* _EXERCISE_
All lines in the data below carrying the string "than" are to be located and copied.

* _Dataset entries_
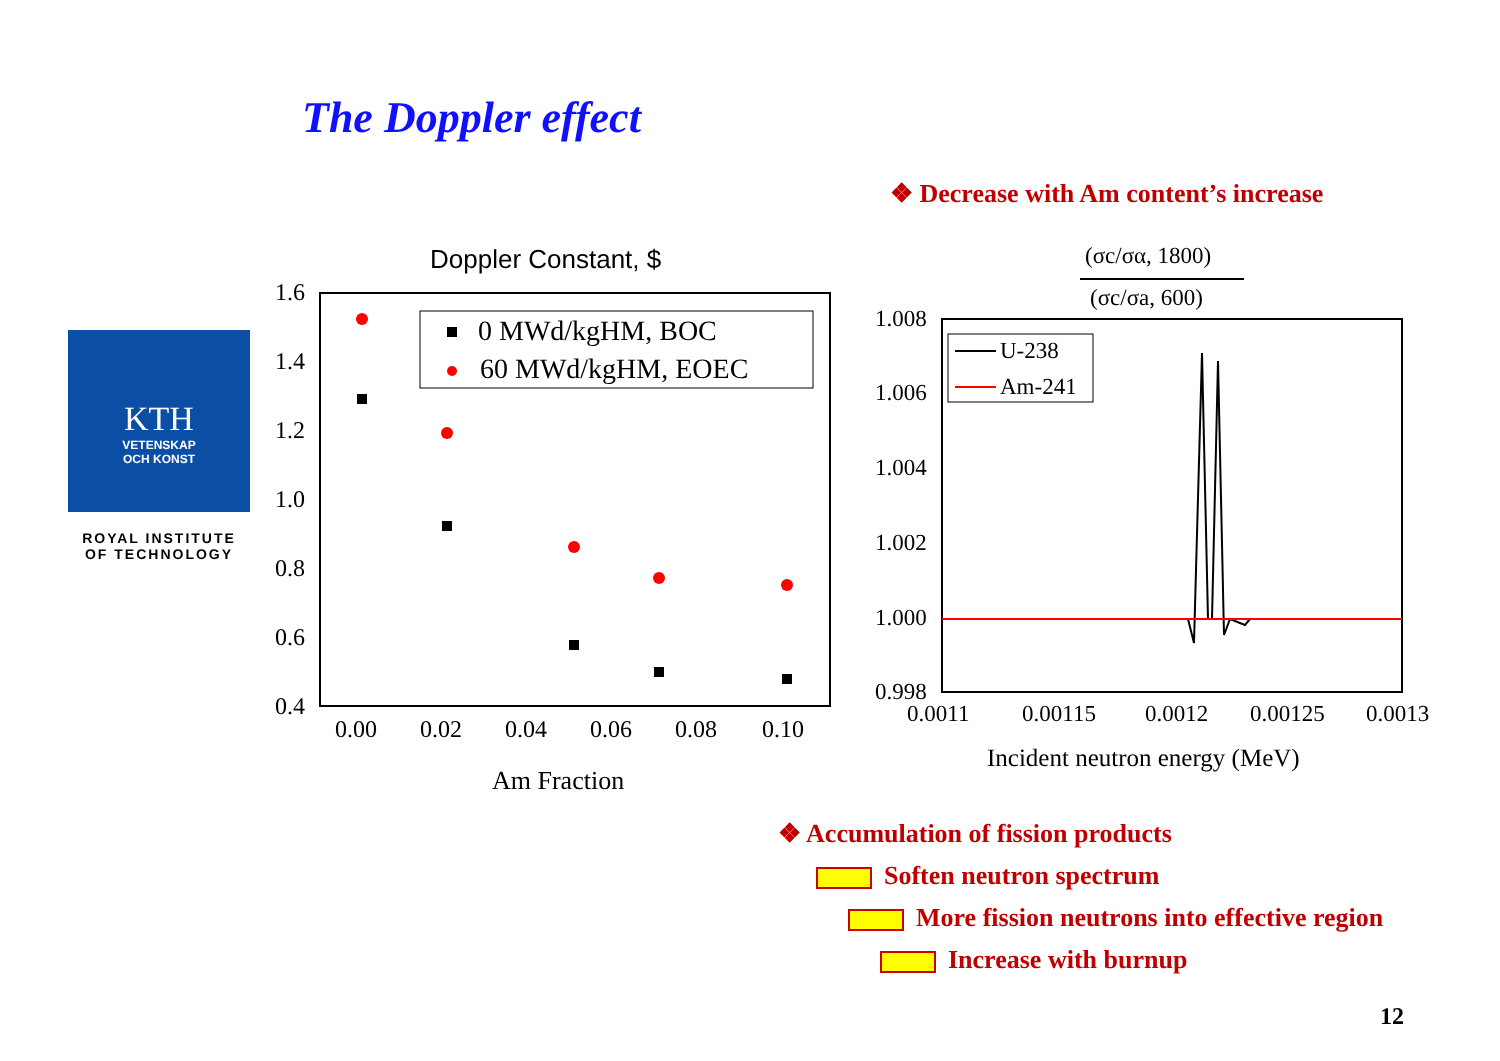The Doppler effect
❖ Decrease with Am content’s increase
KTH
VETENSKAP
OCH KONST
ROYAL INSTITUTE
OF TECHNOLOGY
Doppler Constant, $
1.6
1.4
1.2
1.0
0.8
0.6
0.4
0.00
0.02
0.04
0.06
0.08
0.10
Am Fraction
0 MWd/kgHM, BOC
60 MWd/kgHM, EOEC
(σc/σα, 1800)
(σc/σa, 600)
1.008
1.006
1.004
1.002
1.000
0.998
0.0011
0.00115
0.0012
0.00125
0.0013
Incident neutron energy (MeV)
U-238
Am-241
❖ Accumulation of fission products
Soften neutron spectrum
More fission neutrons into effective region
Increase with burnup
12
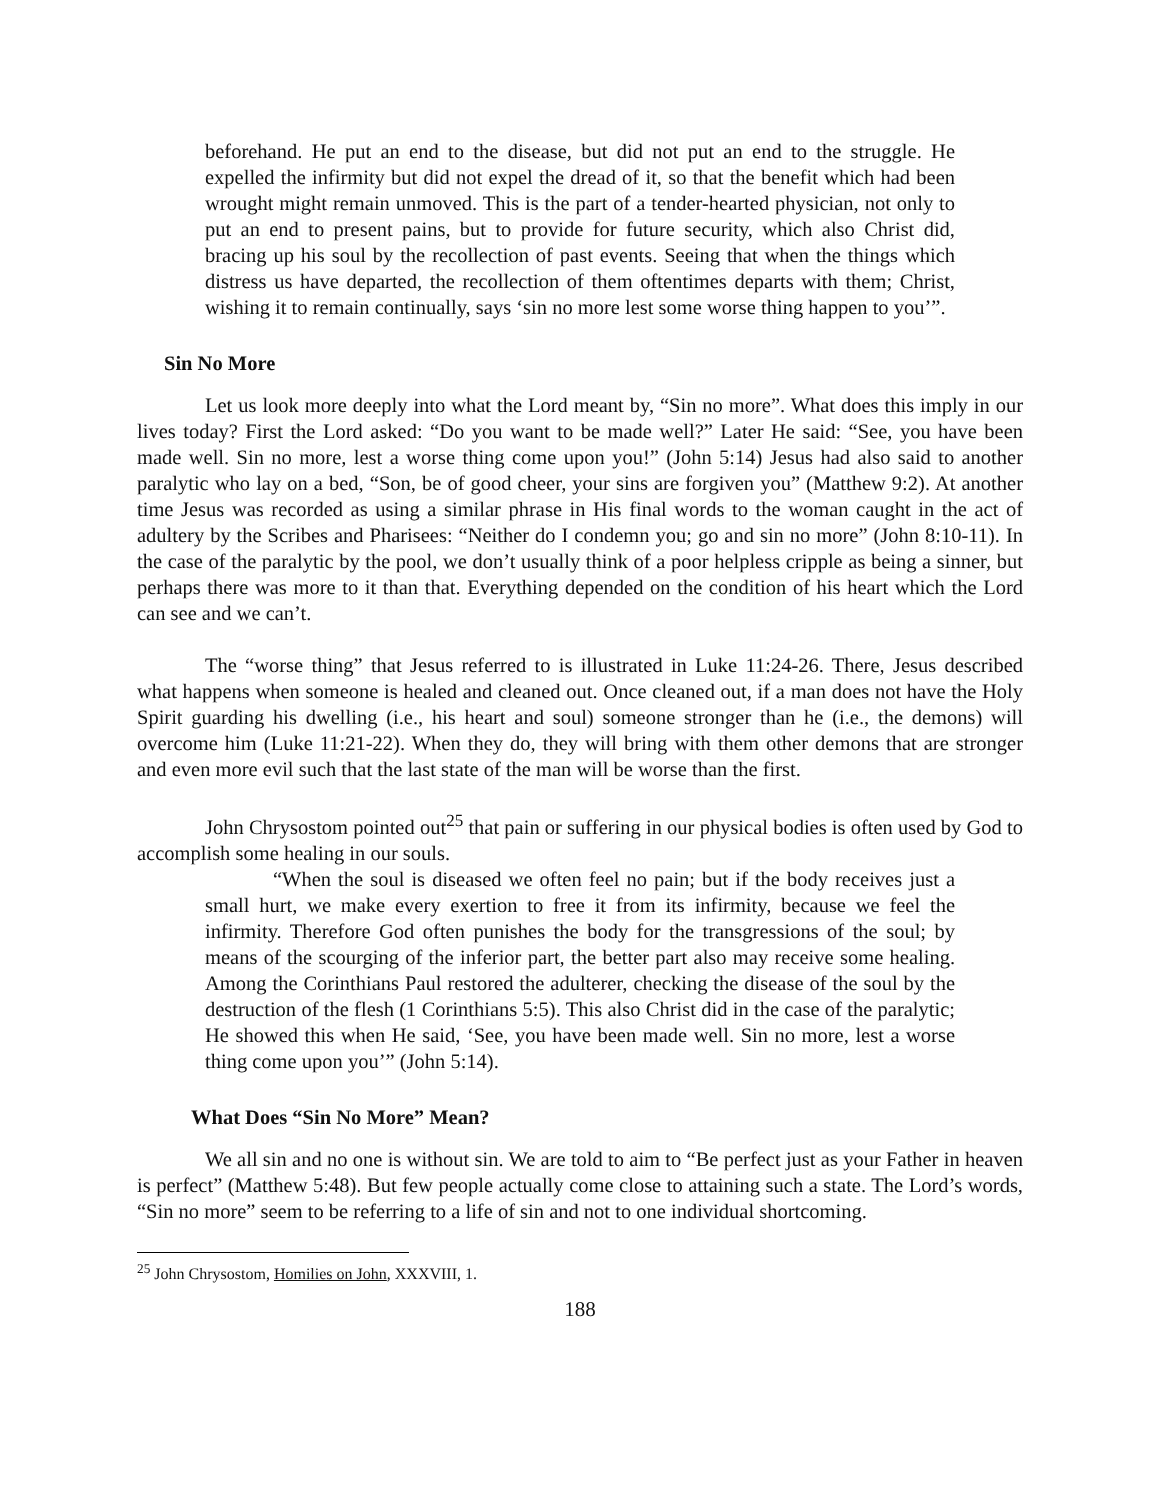beforehand. He put an end to the disease, but did not put an end to the struggle. He expelled the infirmity but did not expel the dread of it, so that the benefit which had been wrought might remain unmoved. This is the part of a tender-hearted physician, not only to put an end to present pains, but to provide for future security, which also Christ did, bracing up his soul by the recollection of past events. Seeing that when the things which distress us have departed, the recollection of them oftentimes departs with them; Christ, wishing it to remain continually, says ‘sin no more lest some worse thing happen to you’”.
Sin No More
Let us look more deeply into what the Lord meant by, “Sin no more”. What does this imply in our lives today? First the Lord asked: “Do you want to be made well?” Later He said: “See, you have been made well. Sin no more, lest a worse thing come upon you!” (John 5:14) Jesus had also said to another paralytic who lay on a bed, “Son, be of good cheer, your sins are forgiven you” (Matthew 9:2). At another time Jesus was recorded as using a similar phrase in His final words to the woman caught in the act of adultery by the Scribes and Pharisees: “Neither do I condemn you; go and sin no more” (John 8:10-11). In the case of the paralytic by the pool, we don’t usually think of a poor helpless cripple as being a sinner, but perhaps there was more to it than that. Everything depended on the condition of his heart which the Lord can see and we can’t.
The “worse thing” that Jesus referred to is illustrated in Luke 11:24-26. There, Jesus described what happens when someone is healed and cleaned out. Once cleaned out, if a man does not have the Holy Spirit guarding his dwelling (i.e., his heart and soul) someone stronger than he (i.e., the demons) will overcome him (Luke 11:21-22). When they do, they will bring with them other demons that are stronger and even more evil such that the last state of the man will be worse than the first.
John Chrysostom pointed out<sup>25</sup> that pain or suffering in our physical bodies is often used by God to accomplish some healing in our souls.
“When the soul is diseased we often feel no pain; but if the body receives just a small hurt, we make every exertion to free it from its infirmity, because we feel the infirmity. Therefore God often punishes the body for the transgressions of the soul; by means of the scourging of the inferior part, the better part also may receive some healing. Among the Corinthians Paul restored the adulterer, checking the disease of the soul by the destruction of the flesh (1 Corinthians 5:5). This also Christ did in the case of the paralytic; He showed this when He said, ‘See, you have been made well. Sin no more, lest a worse thing come upon you’” (John 5:14).
What Does “Sin No More” Mean?
We all sin and no one is without sin. We are told to aim to “Be perfect just as your Father in heaven is perfect” (Matthew 5:48). But few people actually come close to attaining such a state. The Lord’s words, “Sin no more” seem to be referring to a life of sin and not to one individual shortcoming.
<sup>25</sup> John Chrysostom, Homilies on John, XXXVIII, 1.
188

* _EXPECTED ANSWER_
Let us look more deeply into what the Lord meant by, “Sin no more”. What does this imply in our lives today? First the Lord asked: “Do you want to be made well?” Later He said: “See, you have been made well. Sin no more, lest a worse thing come upon you!” (John 5:14) Jesus had also said to another paralytic who lay on a bed, “Son, be of good cheer, your sins are forgiven you” (Matthew 9:2). At another time Jesus was recorded as using a similar phrase in His final words to the woman caught in the act of adultery by the Scribes and Pharisees: “Neither do I condemn you; go and sin no more” (John 8:10-11). In the case of the paralytic by the pool, we don’t usually think of a poor helpless cripple as being a sinner, but perhaps there was more to it than that. Everything depended on the condition of his heart which the Lord can see and we can’t.
The “worse thing” that Jesus referred to is illustrated in Luke 11:24-26. There, Jesus described what happens when someone is healed and cleaned out. Once cleaned out, if a man does not have the Holy Spirit guarding his dwelling (i.e., his heart and soul) someone stronger than he (i.e., the demons) will overcome him (Luke 11:21-22). When they do, they will bring with them other demons that are stronger and even more evil such that the last state of the man will be worse than the first.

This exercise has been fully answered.